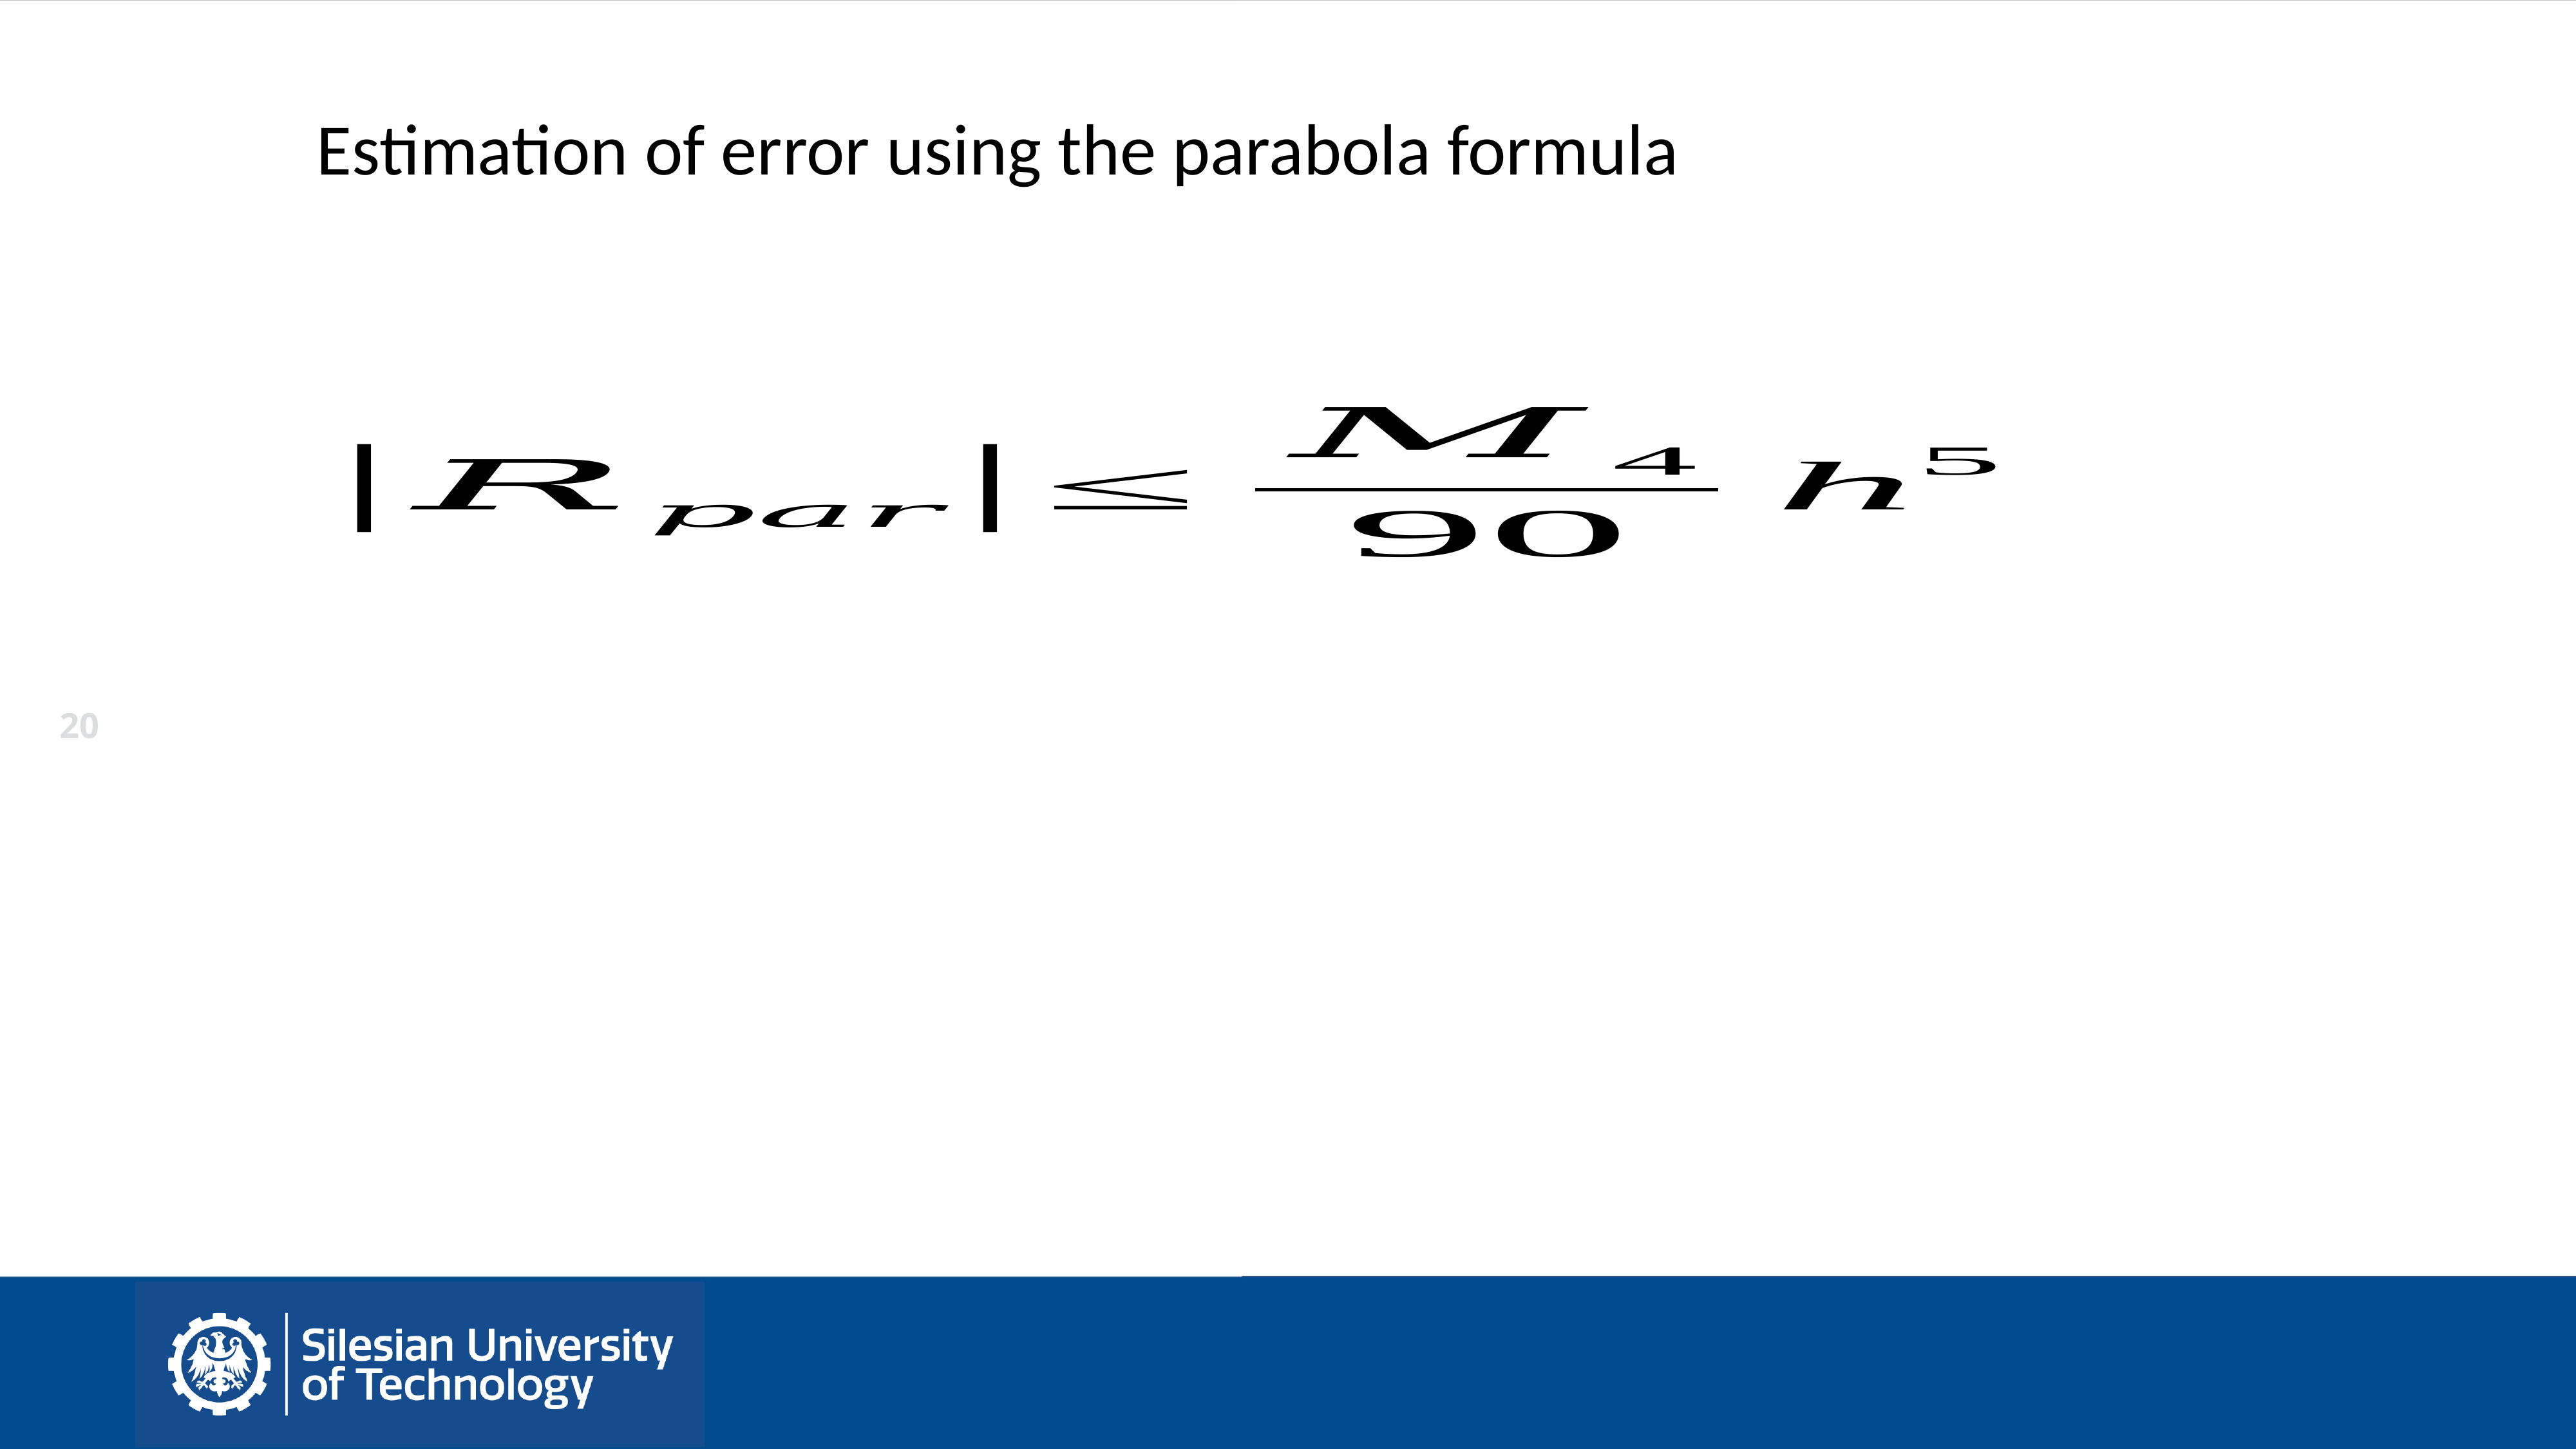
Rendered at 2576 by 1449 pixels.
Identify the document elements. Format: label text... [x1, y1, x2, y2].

text_box Estimation of error using the parabola formula [307, 97, 2002, 194]
picture [0, 0, 2576, 1449]
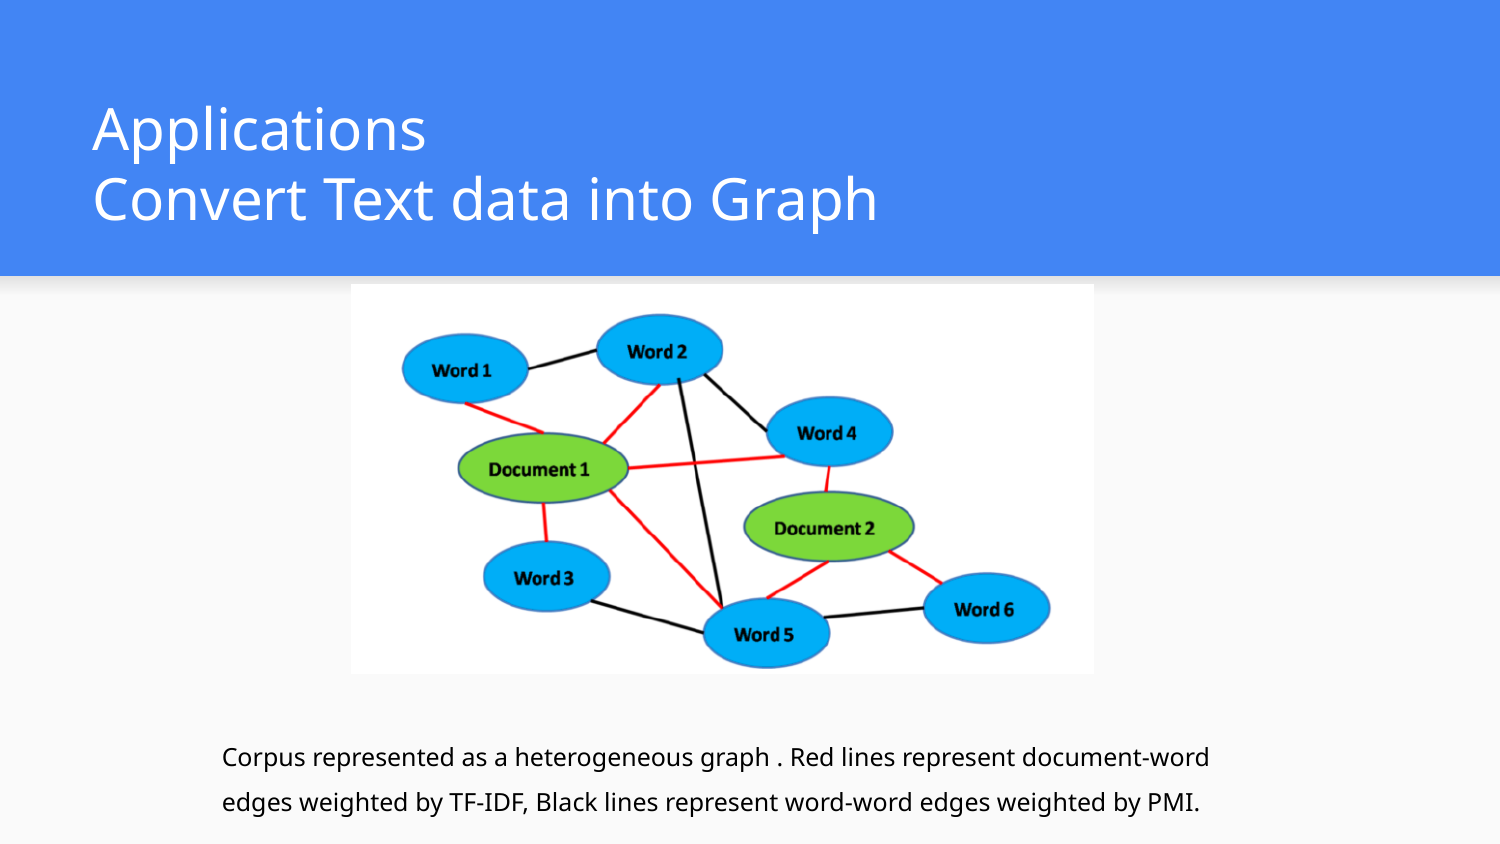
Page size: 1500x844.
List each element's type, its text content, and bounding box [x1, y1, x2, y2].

picture [350, 284, 1094, 674]
text_box Corpus represented as a heterogeneous graph . Red lines represent document-word edges weighted by TF-IDF, Black lines represent word-word edges weighted by PMI. [206, 711, 1297, 839]
title Applications Convert Text data into Graph [77, 121, 1427, 248]
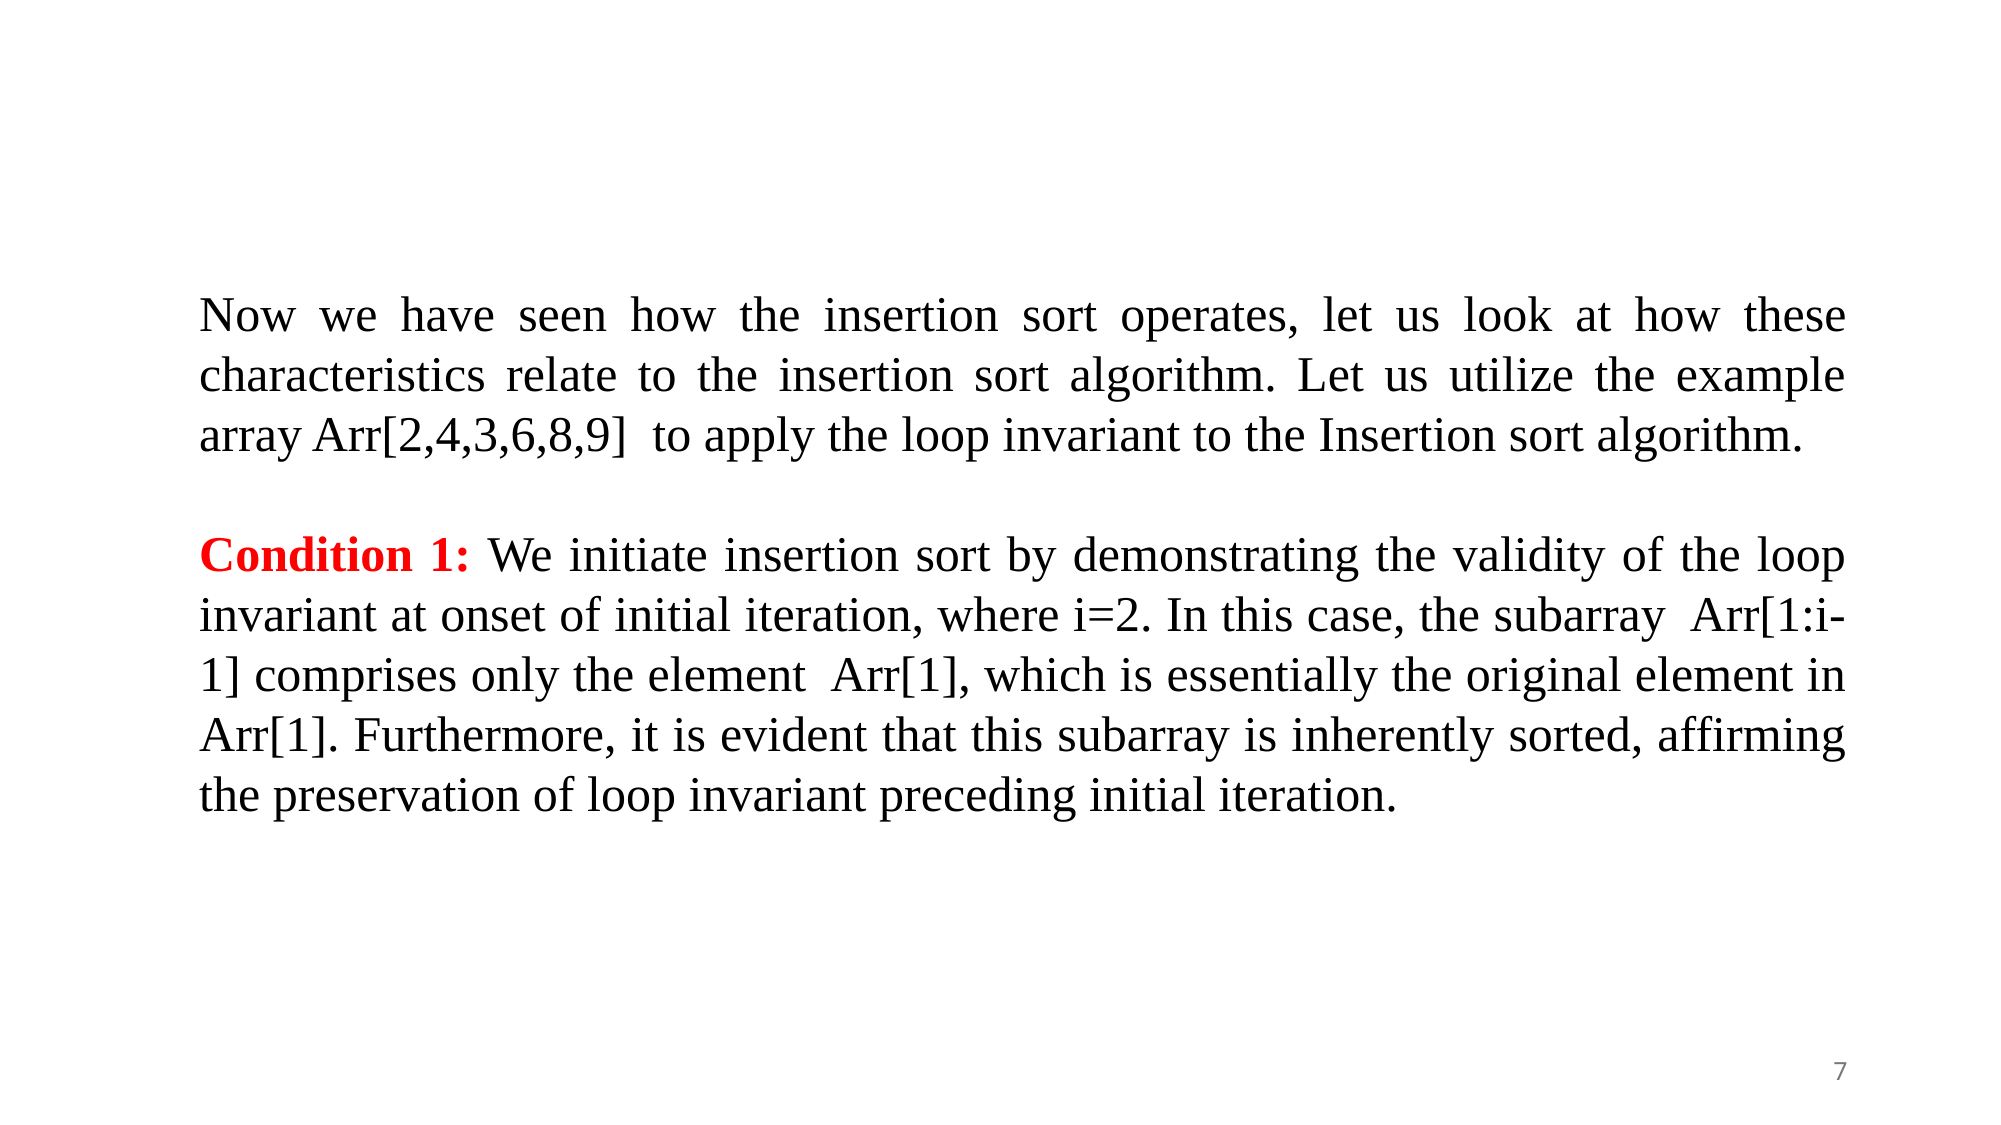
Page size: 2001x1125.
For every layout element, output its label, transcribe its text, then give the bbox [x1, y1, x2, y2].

text_box Now we have seen how the insertion sort operates, let us look at how these characteristics relate to the insertion sort algorithm. Let us utilize the example array Arr[2,4,3,6,8,9] to apply the loop invariant to the Insertion sort algorithm. Condition 1: We initiate insertion sort by demonstrating the validity of the loop invariant at onset of initial iteration, where i=2. In this case, the subarray Arr[1:i-1] comprises only the element Arr[1], which is essentially the original element in Arr[1]. Furthermore, it is evident that this subarray is inherently sorted, affirming the preservation of loop invariant preceding initial iteration. [184, 273, 1863, 829]
slide_number 7 [1412, 1042, 1863, 1103]
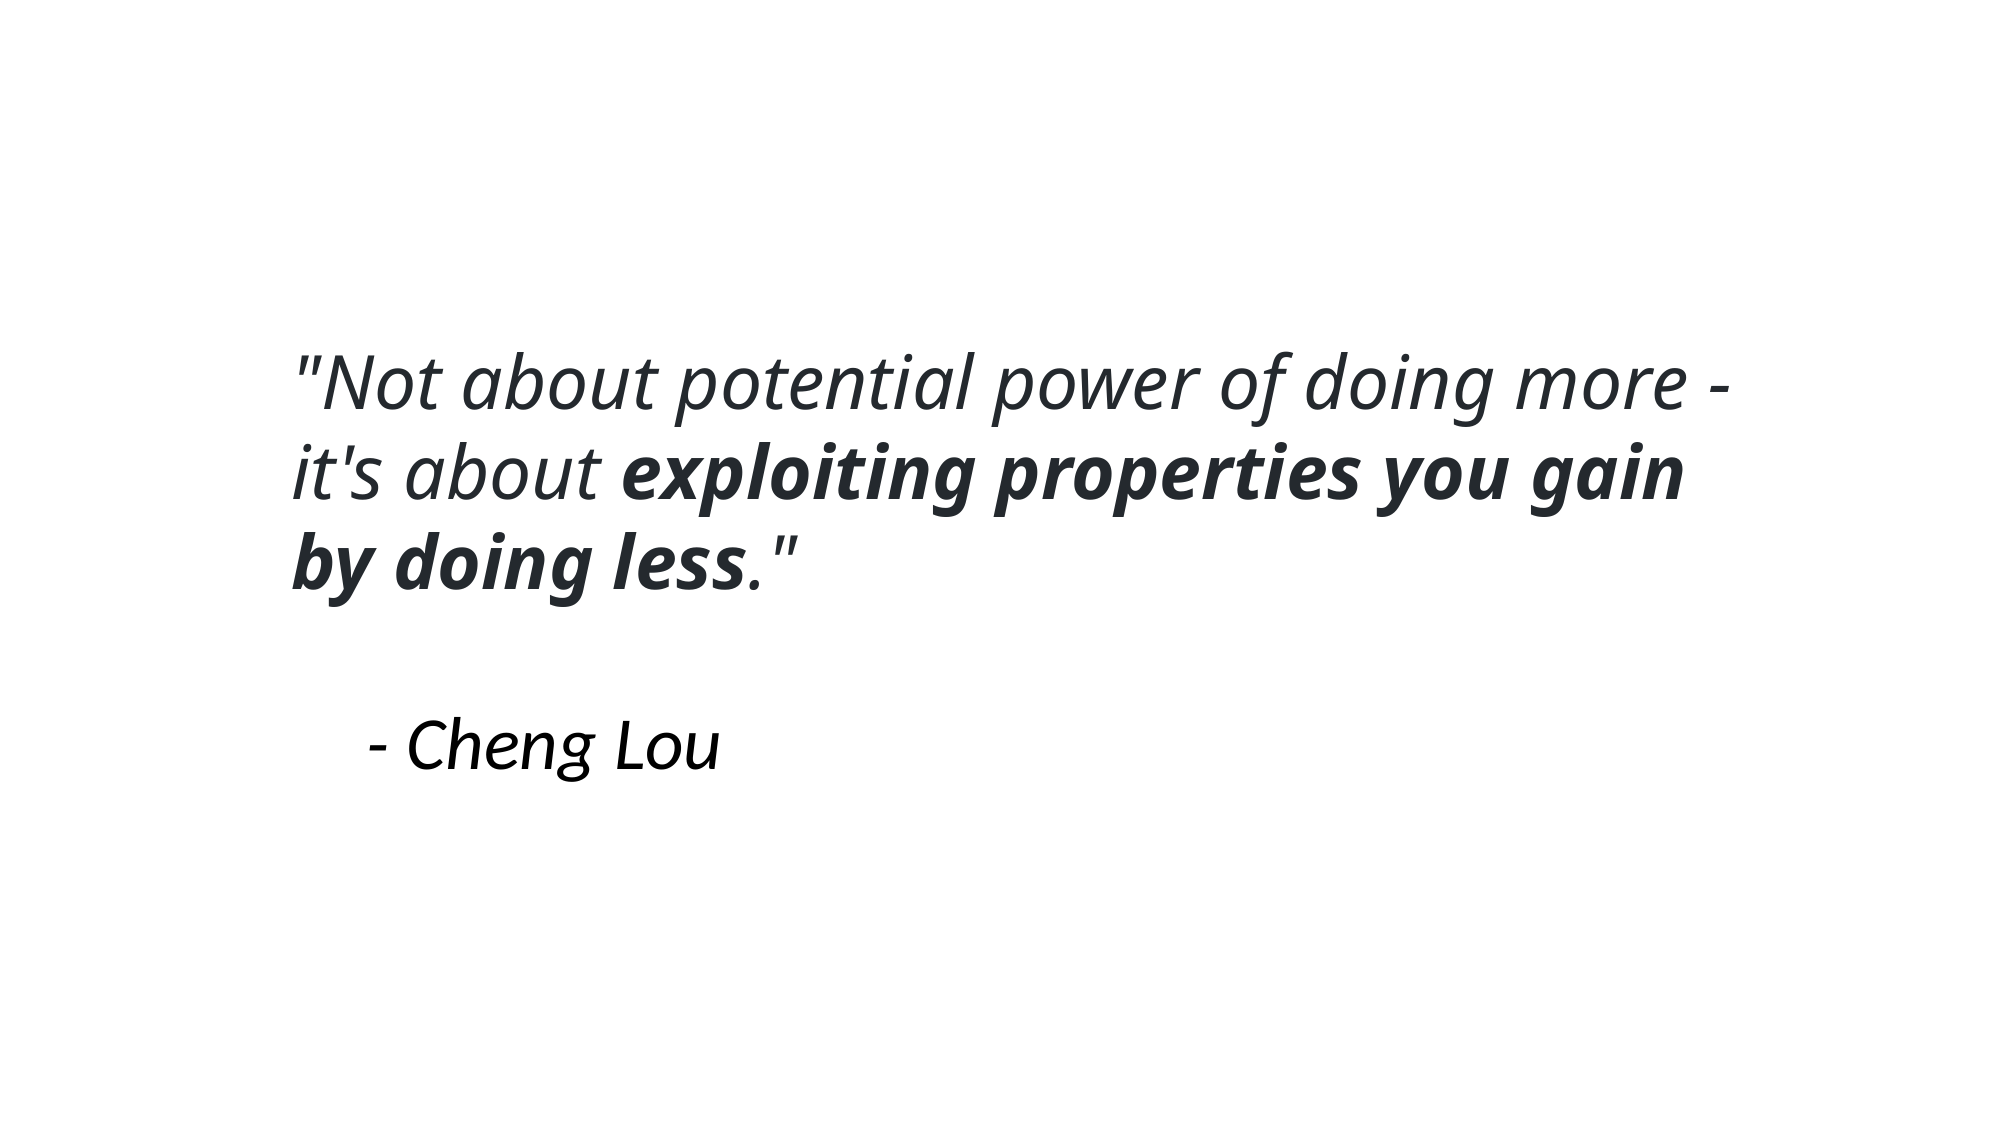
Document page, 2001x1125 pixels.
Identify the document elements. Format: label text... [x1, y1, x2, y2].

- [TASK BRIEF] Apart from the pictures, the entries above are to be repeated in full and exactly.

- [RESULT]
Rendered at 2576 by 1449 pixels.
Identify the document elements. Format: label text... [x1, y1, x2, y2].

text_box Estimation of error using the parabola formula [307, 97, 2002, 194]
picture [0, 0, 2576, 1449]
Page size: 1500x844.
List each element's type, its text content, and bounding box [x1, y1, x2, y2].

picture [350, 284, 1094, 674]
text_box Corpus represented as a heterogeneous graph . Red lines represent document-word edges weighted by TF-IDF, Black lines represent word-word edges weighted by PMI. [206, 711, 1297, 839]
title Applications Convert Text data into Graph [77, 121, 1427, 248]
Page size: 2001x1125.
For every layout element, output its label, transcribe its text, then give the bbox [x1, y1, x2, y2].

text_box Now we have seen how the insertion sort operates, let us look at how these characteristics relate to the insertion sort algorithm. Let us utilize the example array Arr[2,4,3,6,8,9] to apply the loop invariant to the Insertion sort algorithm. Condition 1: We initiate insertion sort by demonstrating the validity of the loop invariant at onset of initial iteration, where i=2. In this case, the subarray Arr[1:i-1] comprises only the element Arr[1], which is essentially the original element in Arr[1]. Furthermore, it is evident that this subarray is inherently sorted, affirming the preservation of loop invariant preceding initial iteration. [184, 273, 1863, 829]
slide_number 7 [1412, 1042, 1863, 1103]
Document page, 2001x1125 pixels.
Identify the document elements. Format: label text... [x1, y1, x2, y2].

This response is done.